**Document passage**:
○ ○ ○ ○ ○ ○ ○
James put the same idea this way:

Consider it pure joy, my brothers and sisters, whenever you face trials of many kinds, because you know that the testing of your faith produces perseverance. Let perseverance finish its work so that you may be mature and complete, not lacking anything. 

James 1:2-4

So one way to look at it is that while voluntary suffering empowers the gifts of the Spirit, involuntary suffering (handled well) empowers the fruit of the Spirit. Voluntary suffering God uses to make us more effective. Involuntary suffering God uses to make us more solid.

Pregnant

This is how the birth of Jesus the Messiah came about: His mother Mary was pledged to be married to Joseph, but before they came together, she was found to be pregnant through the Holy Spirit. Because Joseph her husband was faithful to the law, and yet did not want to expose her to public disgrace, he had in mind to divorce her quietly.

Matthew 1:18-19

We know that Mary and Joseph would have received ridicule for being pregnant out of wedlock. This would have been a total scandal. And it is easy enough to read this passage and think that it has little to do with us. Yet, God continues to impregnate His people through the Holy Spirit with unbelievable promises. And He often does this in ways that cause a scandal.

When God gives us a promise, there is often a “conception-gestation-birthing” process that we have to walk through in order to get to the fulfillment of the promise. This process can be awkward and embarrassing. It causes a disruption in our life and in the lives of those closest to us. This disruption often causes conflict and misunderstanding.

During these trying times, we are often faced with the decision that Joseph faced. Will we divorce ourselves from this promise, uncertain as we are of its origin and its fulfillment? Or will we see it through regardless of the disruption that occurs? Our answer to this question is everything! It is the difference between a promise aborted and a promise fulfilled.

In order to stick it out and give God our unconditional “Yes,” we will most likely need an encounter with Him–some sort of confirming revelation or experience–that gives us enough confidence and boldness to move forward. For Joseph, an angel appears to him in a dream and told him to marry Mary and name the baby Jesus. The angel confirmed that, “what is conceived in her is from the Holy Spirit” (Matthew 1:20).

Often the level of encounter we have with the Lord confirming His promise to us is equal to the level of opposition we’ll face to see it through to its fulfillment. I want to encourage you today that if the Lord has given you a promise or a word over your life, see it through to completion. Handle opposition with grace and humility, but don’t let it abort the promise.

You may face skepticism, ridicule, condemning words, rejection, and all sorts of opposition. The reason for this is multifaceted. Opposition comes because: 1) people naturally don’t like change, 2) the enemy doesn’t want that promise to come to fruition and 3) the testing will purify you and get you ready to steward the promise when it comes.

Consider it pure joy, my brothers and sisters, whenever you face trials of many kinds, because you know that the testing of your faith produces perseverance. Let perseverance finish its work so that you may be mature and complete, not lacking anything.

James 1:2-4

Faith Testing

Consider it pure joy, my brothers and sisters, whenever you face trials of many kinds, because you know that the testing of your faith produces perseverance. Let perseverance finish its work so that you may be mature and complete, not lacking anything.
○ ○ ○ ○ ○ ○ ○
**Request 1**: List every distinct Bible reference cited in the devotional text, counting a repeated reference only once.
**Request 2**: Copy the part of the devotional text starting at "James put the" and ending at "us more solid.", word for word.

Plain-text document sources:
○ ○ ○ ○ ○ ○ ○
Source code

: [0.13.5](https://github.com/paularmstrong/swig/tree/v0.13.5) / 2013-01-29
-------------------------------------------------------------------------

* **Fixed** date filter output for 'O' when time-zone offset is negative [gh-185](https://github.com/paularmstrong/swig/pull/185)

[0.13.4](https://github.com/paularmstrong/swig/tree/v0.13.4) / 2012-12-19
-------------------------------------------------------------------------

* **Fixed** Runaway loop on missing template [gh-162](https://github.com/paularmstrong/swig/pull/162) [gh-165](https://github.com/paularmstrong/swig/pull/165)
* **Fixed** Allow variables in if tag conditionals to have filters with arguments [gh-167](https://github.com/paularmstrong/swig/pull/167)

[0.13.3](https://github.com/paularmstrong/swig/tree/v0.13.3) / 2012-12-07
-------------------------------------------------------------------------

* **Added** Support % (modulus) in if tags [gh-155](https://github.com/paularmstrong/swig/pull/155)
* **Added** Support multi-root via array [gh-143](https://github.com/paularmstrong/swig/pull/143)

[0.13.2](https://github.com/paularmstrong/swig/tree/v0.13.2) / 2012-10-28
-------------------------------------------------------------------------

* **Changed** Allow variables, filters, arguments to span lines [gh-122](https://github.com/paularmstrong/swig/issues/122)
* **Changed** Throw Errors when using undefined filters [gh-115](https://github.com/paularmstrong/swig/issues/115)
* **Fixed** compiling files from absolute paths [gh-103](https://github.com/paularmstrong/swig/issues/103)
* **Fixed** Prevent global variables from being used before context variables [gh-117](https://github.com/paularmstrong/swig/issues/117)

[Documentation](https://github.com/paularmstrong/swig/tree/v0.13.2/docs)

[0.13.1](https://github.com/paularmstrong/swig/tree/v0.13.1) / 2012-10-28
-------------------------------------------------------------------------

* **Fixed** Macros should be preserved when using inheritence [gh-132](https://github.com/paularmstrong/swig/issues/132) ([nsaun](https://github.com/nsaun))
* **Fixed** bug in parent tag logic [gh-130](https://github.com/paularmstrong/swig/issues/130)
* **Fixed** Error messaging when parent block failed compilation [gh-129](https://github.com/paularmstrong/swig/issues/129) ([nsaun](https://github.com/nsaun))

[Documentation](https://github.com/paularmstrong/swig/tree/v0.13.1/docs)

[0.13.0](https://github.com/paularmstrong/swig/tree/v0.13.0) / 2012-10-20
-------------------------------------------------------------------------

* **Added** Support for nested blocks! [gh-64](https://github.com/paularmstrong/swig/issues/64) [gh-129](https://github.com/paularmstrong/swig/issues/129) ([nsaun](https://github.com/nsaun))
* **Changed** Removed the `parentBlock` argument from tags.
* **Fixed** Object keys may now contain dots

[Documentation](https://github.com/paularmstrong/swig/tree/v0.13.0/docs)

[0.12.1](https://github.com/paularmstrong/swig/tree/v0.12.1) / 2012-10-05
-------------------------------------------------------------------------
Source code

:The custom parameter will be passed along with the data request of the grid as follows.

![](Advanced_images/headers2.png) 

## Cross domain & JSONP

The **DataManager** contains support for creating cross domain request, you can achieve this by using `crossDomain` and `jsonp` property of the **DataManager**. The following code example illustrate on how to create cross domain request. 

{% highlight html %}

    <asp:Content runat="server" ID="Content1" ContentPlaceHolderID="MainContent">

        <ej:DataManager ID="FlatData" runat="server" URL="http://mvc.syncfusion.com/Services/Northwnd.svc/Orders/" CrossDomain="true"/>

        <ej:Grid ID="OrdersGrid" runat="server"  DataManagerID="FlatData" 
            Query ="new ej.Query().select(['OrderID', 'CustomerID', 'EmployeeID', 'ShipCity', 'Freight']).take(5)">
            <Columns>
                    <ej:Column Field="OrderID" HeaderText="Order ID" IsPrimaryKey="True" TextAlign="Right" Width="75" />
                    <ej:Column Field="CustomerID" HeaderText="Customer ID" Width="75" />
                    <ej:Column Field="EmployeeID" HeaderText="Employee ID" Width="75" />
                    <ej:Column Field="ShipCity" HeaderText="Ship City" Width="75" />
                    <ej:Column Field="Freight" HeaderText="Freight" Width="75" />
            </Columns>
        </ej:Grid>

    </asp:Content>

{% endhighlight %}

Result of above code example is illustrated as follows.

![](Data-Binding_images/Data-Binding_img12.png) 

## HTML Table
○ ○ ○ ○ ○ ○ ○
**Exercise response 1**:
James 1:2-4
Matthew 1:18-19
Matthew 1:20

**Exercise response 2**:
James put the same idea this way:

Consider it pure joy, my brothers and sisters, whenever you face trials of many kinds, because you know that the testing of your faith produces perseverance. Let perseverance finish its work so that you may be mature and complete, not lacking anything. 

James 1:2-4

So one way to look at it is that while voluntary suffering empowers the gifts of the Spirit, involuntary suffering (handled well) empowers the fruit of the Spirit. Voluntary suffering God uses to make us more effective. Involuntary suffering God uses to make us more solid.